What is the difference between the network and broadcast address?

The network address is the first address in the block (all host bits 0) and names the subnet itself. The broadcast address is the last (all host bits 1) and reaches every host at once. Neither is assigned to a device, which is why they are excluded from the usable count.

How many usable hosts does a subnet have?

For most prefixes it is 2^(32−prefix) − 2, because the network and broadcast addresses are reserved. A /24 has 254, a /25 has 126, a /26 has 62. A /31 has 2 (point-to-point) and a /32 has 1.

What is a subnet mask?

It is the prefix written as a dotted-quad, with network bits set to 1. /24 is 255.255.255.0, /26 is 255.255.255.192. ANDing an address with the mask yields its network address, which is how a device decides whether a destination is local or must go through the gateway.

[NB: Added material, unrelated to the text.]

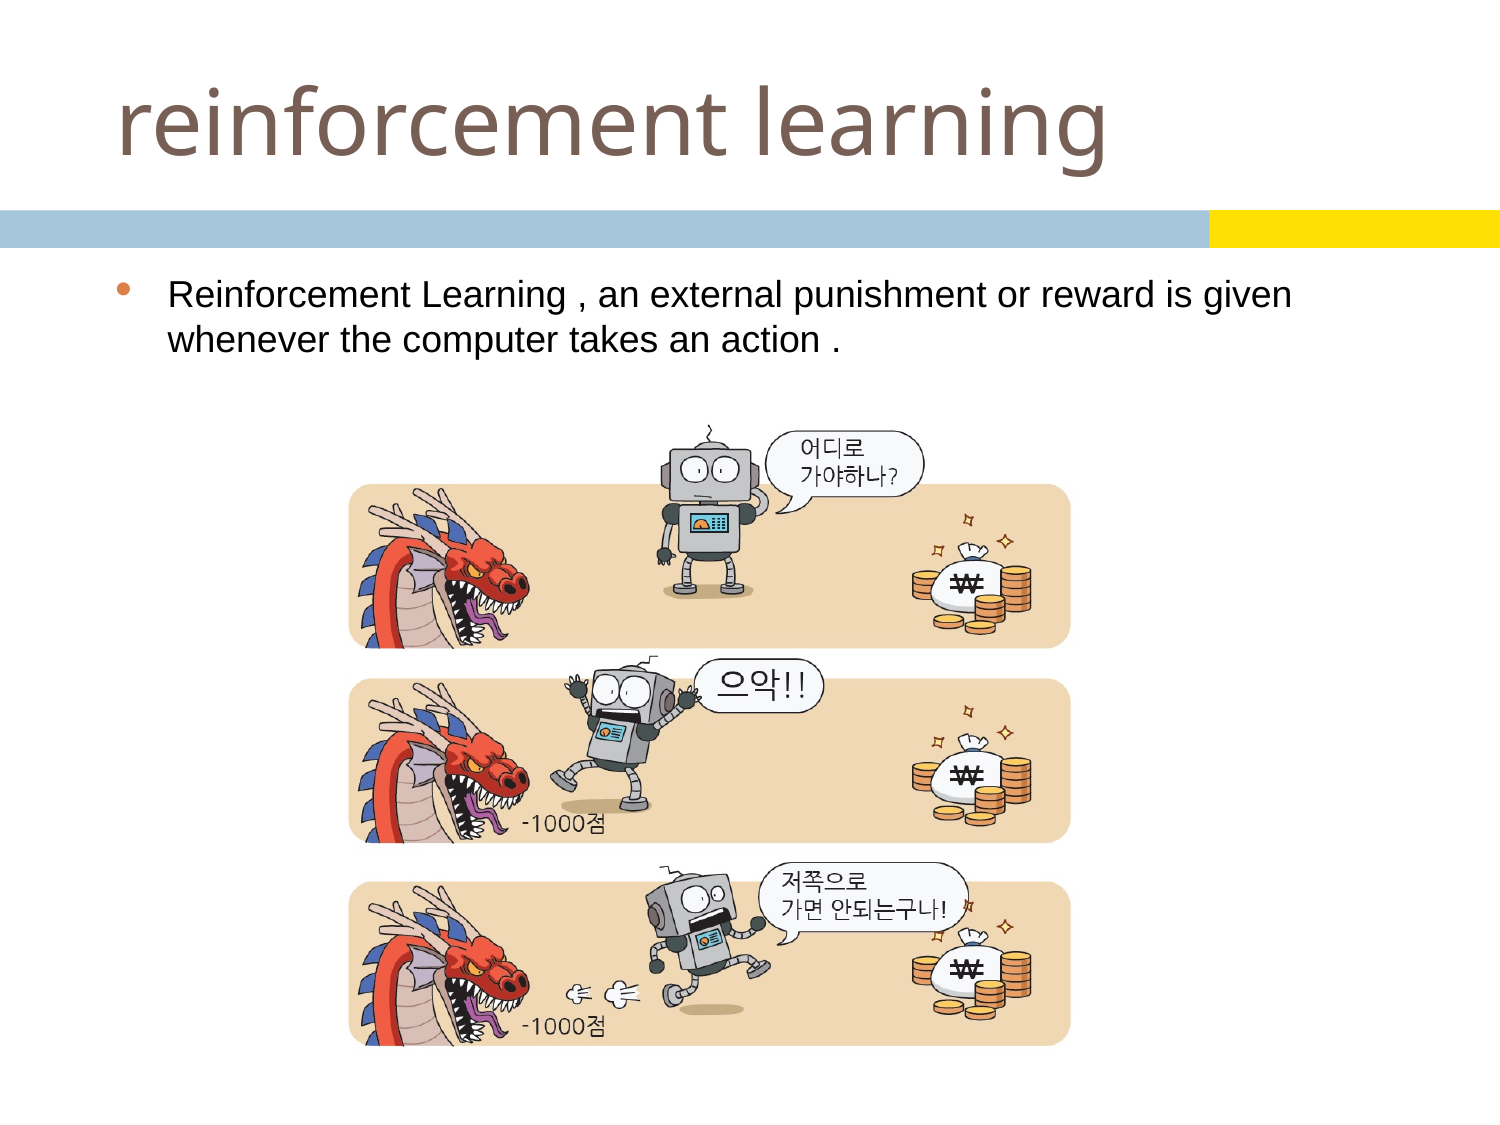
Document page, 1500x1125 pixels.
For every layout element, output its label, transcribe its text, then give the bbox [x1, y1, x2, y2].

What is the wildcard mask for?

It is the subnet mask inverted (0s where the mask has 1s). Cisco access control lists and some routing tools take the wildcard form instead of the mask, so a /24 is written with wildcard 0.0.0.255.

Can I paste a full CIDR instead of setting the prefix?

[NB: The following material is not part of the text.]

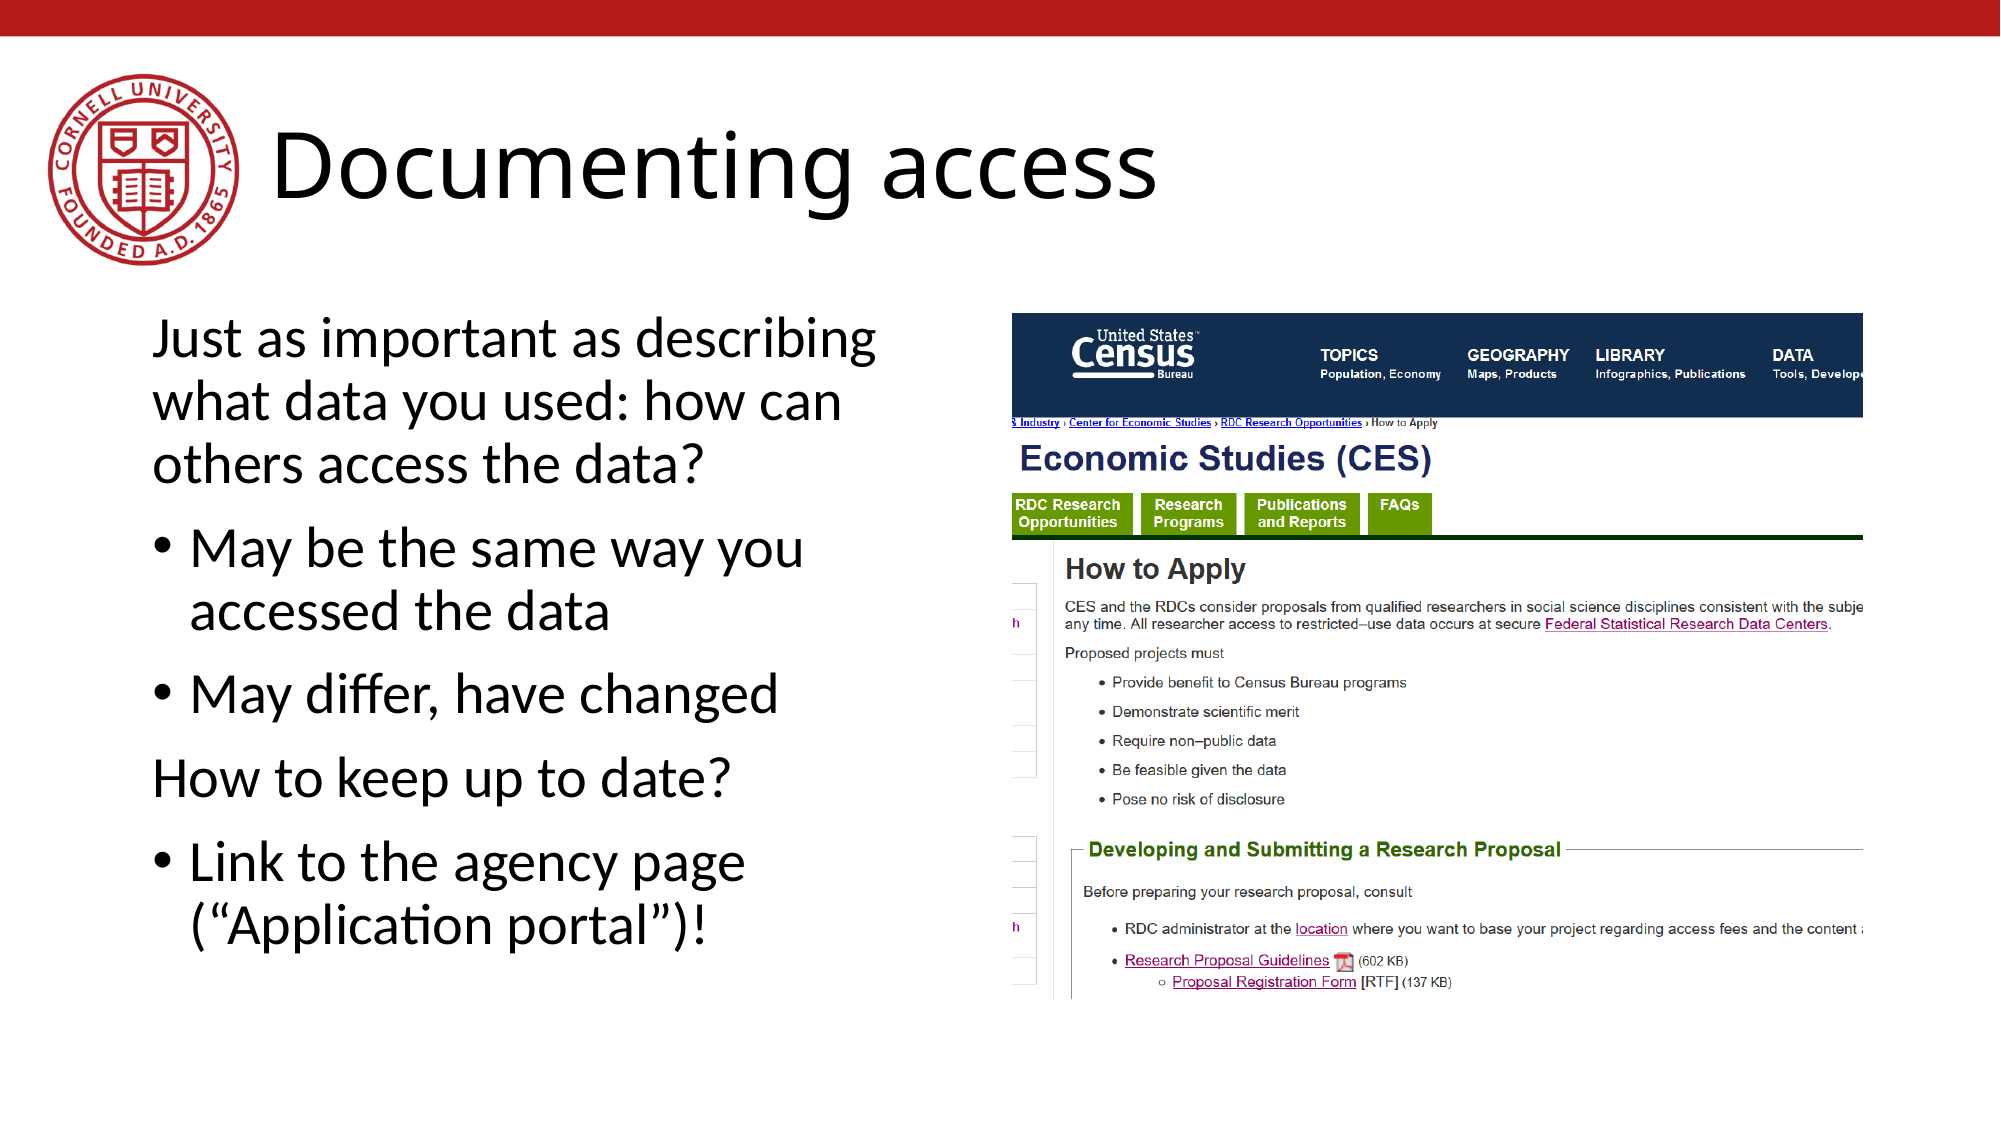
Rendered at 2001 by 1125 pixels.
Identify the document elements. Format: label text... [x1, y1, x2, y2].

Yes. Type something like 10.0.0.0/16 into the address field and the tool splits off the /16 and sets the prefix selector for you. Or set the prefix separately with the dropdown.

Which addresses are private?

The RFC 1918 ranges: 10.0.0.0/8, 172.16.0.0/12 and 192.168.0.0/16. These are not routed on the public internet and are used inside home and office networks. The tool labels each address as private or public.

Does it support IPv6?

Not yet — this tool covers IPv4 only, which is where subnet questions usually come up. IPv6 uses the same prefix idea but 128-bit addresses and different conventions.

Is my input sent anywhere?

No. The calculation is bit arithmetic done entirely in your browser; the address you enter is never uploaded and analytics never receives it.